Task:
Could you filter the data below down to the lines that hold the word "November"?

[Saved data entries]
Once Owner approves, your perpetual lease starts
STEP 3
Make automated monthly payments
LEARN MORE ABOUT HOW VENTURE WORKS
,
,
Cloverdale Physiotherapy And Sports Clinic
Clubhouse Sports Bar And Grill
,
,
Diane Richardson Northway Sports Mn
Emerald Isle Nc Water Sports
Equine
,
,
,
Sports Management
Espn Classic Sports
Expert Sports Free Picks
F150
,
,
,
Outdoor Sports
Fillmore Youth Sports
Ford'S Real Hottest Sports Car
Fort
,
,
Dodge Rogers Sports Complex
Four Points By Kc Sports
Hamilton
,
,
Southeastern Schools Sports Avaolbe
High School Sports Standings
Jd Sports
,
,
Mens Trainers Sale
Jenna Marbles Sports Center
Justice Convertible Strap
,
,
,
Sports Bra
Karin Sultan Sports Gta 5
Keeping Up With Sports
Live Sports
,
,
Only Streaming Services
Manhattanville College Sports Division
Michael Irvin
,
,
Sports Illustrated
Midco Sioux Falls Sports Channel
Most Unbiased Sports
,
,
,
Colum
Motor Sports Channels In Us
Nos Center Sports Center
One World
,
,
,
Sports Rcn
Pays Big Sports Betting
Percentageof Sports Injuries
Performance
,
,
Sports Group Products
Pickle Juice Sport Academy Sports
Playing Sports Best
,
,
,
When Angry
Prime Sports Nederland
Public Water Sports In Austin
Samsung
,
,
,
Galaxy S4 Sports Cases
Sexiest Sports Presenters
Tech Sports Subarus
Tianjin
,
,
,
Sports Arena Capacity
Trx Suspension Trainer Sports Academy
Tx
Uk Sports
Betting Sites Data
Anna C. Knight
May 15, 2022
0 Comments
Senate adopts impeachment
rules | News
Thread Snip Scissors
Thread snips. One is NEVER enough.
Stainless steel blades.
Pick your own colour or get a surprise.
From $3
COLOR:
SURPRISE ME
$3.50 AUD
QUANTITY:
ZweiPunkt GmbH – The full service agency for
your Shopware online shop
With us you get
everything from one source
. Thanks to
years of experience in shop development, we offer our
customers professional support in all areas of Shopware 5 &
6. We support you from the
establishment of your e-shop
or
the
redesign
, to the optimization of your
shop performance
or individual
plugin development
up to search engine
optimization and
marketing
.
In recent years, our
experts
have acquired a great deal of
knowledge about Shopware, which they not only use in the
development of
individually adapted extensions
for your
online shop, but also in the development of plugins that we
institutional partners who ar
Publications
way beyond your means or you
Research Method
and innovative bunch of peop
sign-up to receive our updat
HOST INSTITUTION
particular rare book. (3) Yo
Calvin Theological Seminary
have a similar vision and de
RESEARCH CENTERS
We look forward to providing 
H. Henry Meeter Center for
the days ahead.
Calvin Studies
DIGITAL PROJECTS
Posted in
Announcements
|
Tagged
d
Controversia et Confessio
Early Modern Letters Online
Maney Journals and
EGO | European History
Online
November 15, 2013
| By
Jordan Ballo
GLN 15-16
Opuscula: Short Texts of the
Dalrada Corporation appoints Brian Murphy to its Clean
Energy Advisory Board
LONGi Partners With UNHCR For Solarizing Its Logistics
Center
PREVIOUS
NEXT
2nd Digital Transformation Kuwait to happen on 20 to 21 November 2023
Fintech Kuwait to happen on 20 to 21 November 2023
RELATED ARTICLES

Task answer:
November 15, 2013
2nd Digital Transformation Kuwait to happen on 20 to 21 November 2023
Fintech Kuwait to happen on 20 to 21 November 2023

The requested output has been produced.